Interplanetary time capsules: A key goal of Hayabusa2 is to return return a sample from the asteroid in 2020. Mission creators saw this as a perfect way to get the public to fill a time capsule. Those seeking to participate are encouraged to send to mission coordinators their thoughts and dreams for the future along with their hopes and expectations for recovery from natural disasters, the latter likely a way to get people to express their feelings on the 2011 Tohoku earthquake and tsunami that devastated Japan’s east coast. Names, messages, and illustrations will loaded onto a microchip that will not only touch down on the asteroid’s surface, but will also be a part of the probe sent back to Earth with asteroid dust.

But why stop at a mere 6-year time capsule? The European Space Agency, UNESCO, and other partners are blending crowd sourcing with space technology to create the KEO mission–so named because the letters represent common sounds across all of Earth’s languages–which will bundle thoughts and images of anyone who seeks to participate and will launch this bundle in a probe that will only return to Earth in 50,000 years.

Project operators write on KEO’s website: “Each one of us have 4 uncensored pages at our disposal: an identical space of equality and freedom of expression where we can voice our aspirations and our revolts, where we can reveal our deepest fears and our strongest beliefs, where we can relate our lives to our faraway great grandchildren, thus allowing them to witness our times.” That’s 4 pages for every person who chooses to participate.

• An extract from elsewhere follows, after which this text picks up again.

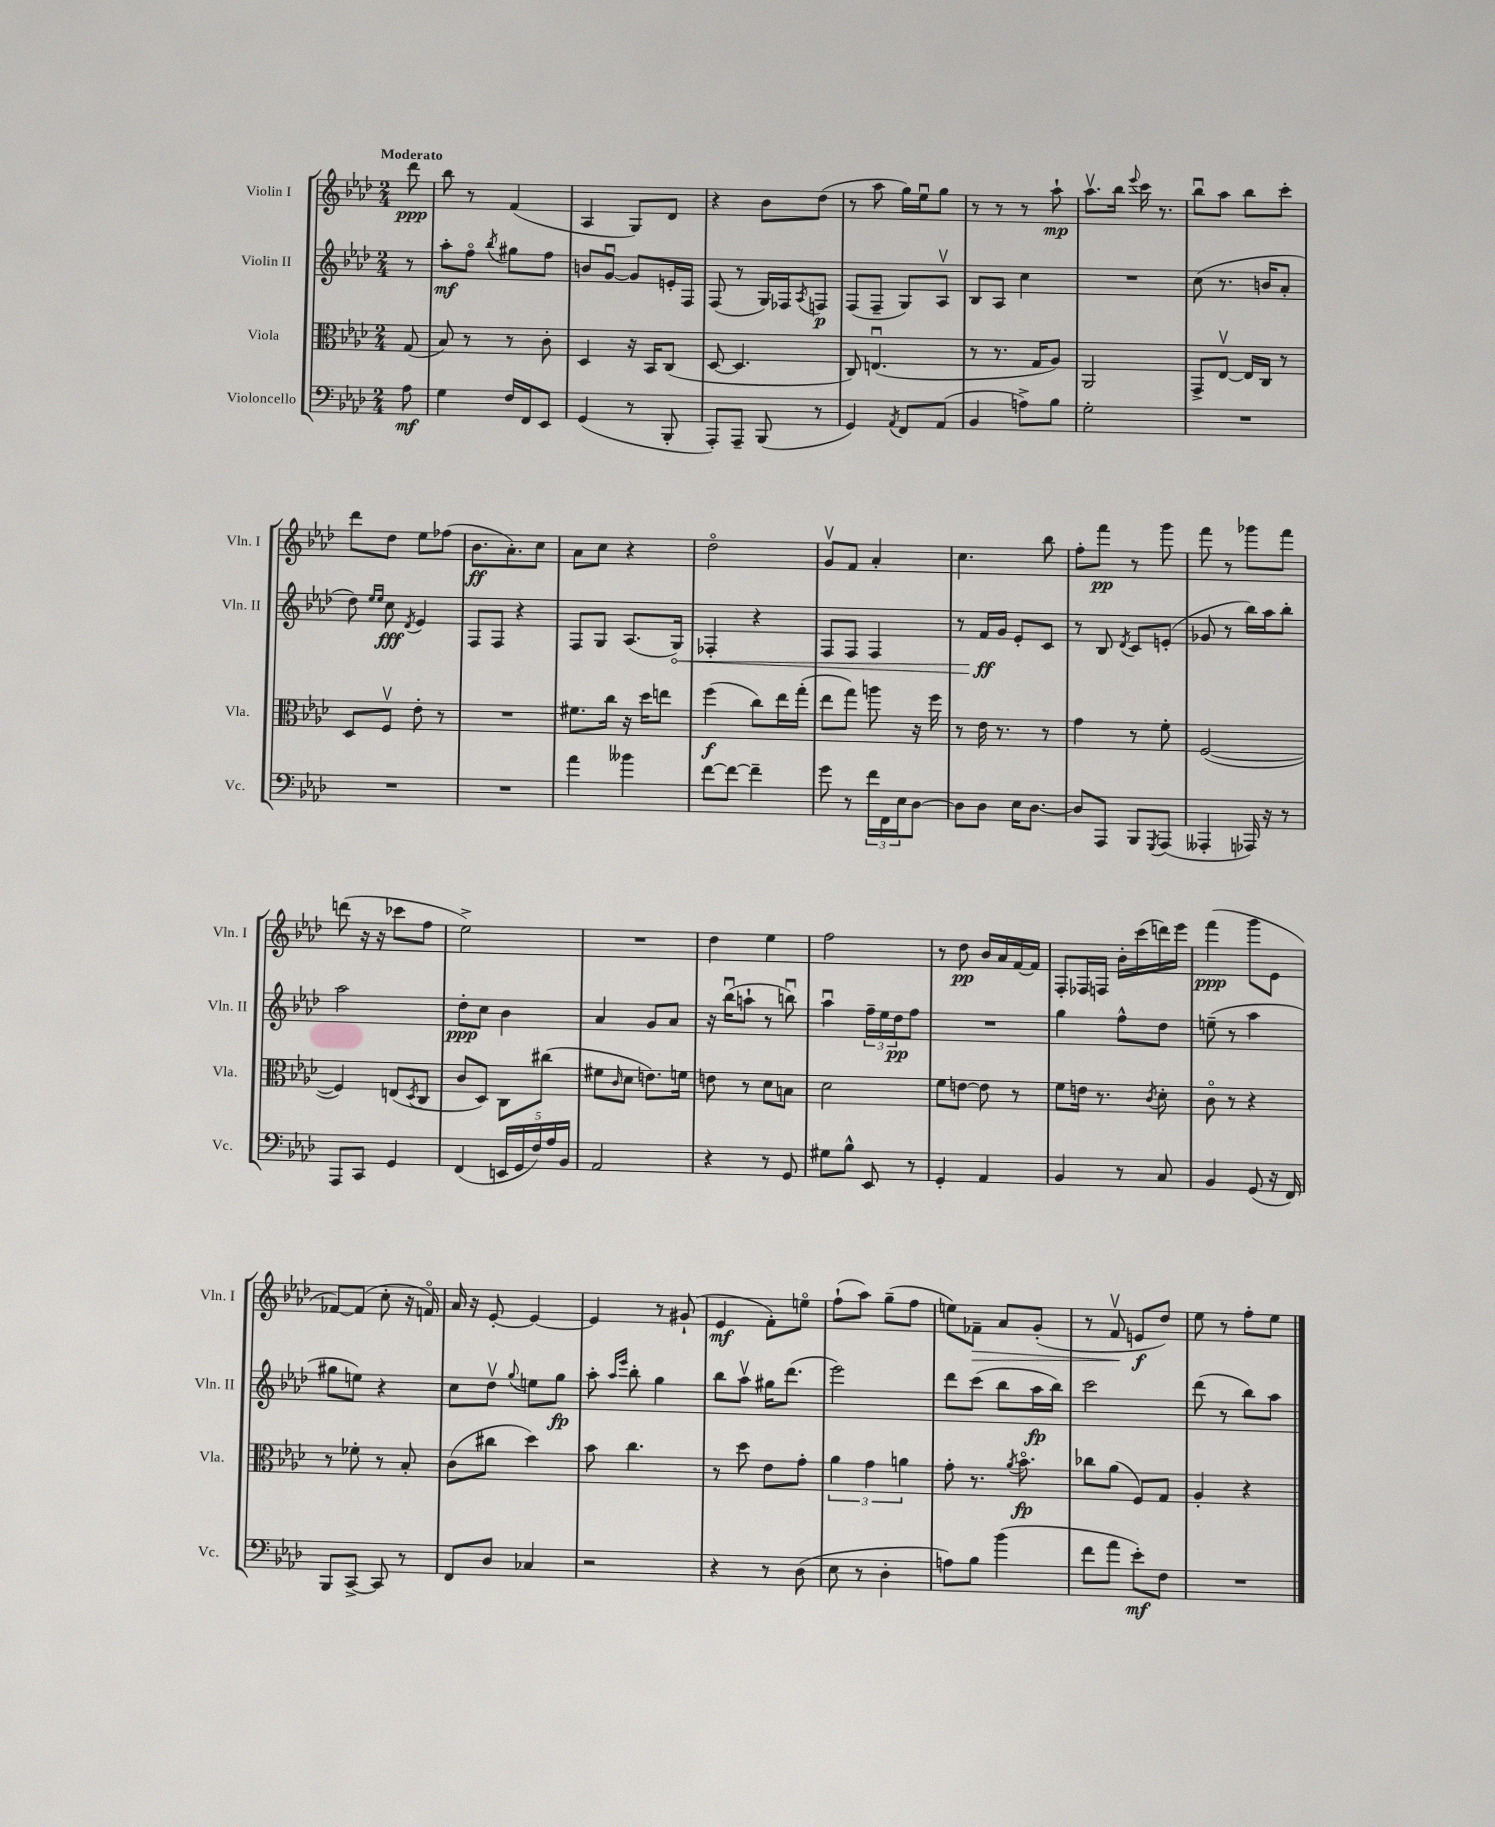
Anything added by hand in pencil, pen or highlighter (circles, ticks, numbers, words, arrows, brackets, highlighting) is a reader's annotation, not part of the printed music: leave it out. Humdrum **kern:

On board will be photographs detailing Earth’s cultural richness, human blood encased in a diamond, and a durable DVD of humanity’s crowdsourced thoughts. The idea is to launch the time capsule from an Ariane 5 rocket into an orbit more than 2,000 kilometers above Earth, hopefully sometime in 2014. “50,000 years ago, Man created art thus showing his capacity for symbolic abstraction.” the website notes. And in another 50,000 years, “Will Earth still give life? Will human beings still be recognizable as such?”Another logical question: Will whatever’s left on Earth know what’s coming back to them and will be able to retrieve it?

Hayabusa2 and KEO will join capsules already launched into space on Pioneer 10 and 11 and Voyager 1 and 2. But the contents of these earlier capsules were picked by a handful of people; here, we get to choose what represents us in space, and will get to reflect (in theory) on the thoughts bound in time upon their return.

You, the mission controller and scientist: Short of going to Mars yourself, you can do the next best thing–tell an instrument currently observing Mars where to look. On NASA’s Mars Reconnaissance Orbiter is the University of Arizona’s High Resolution Imaging Science Experiment (HiRISE), a camera designed to image Mars in great detail. Dubbed “the people’s camera,” HiRISE allows you–yes, you!– to pick its next targets by filling out a form specifying your “HiWishes."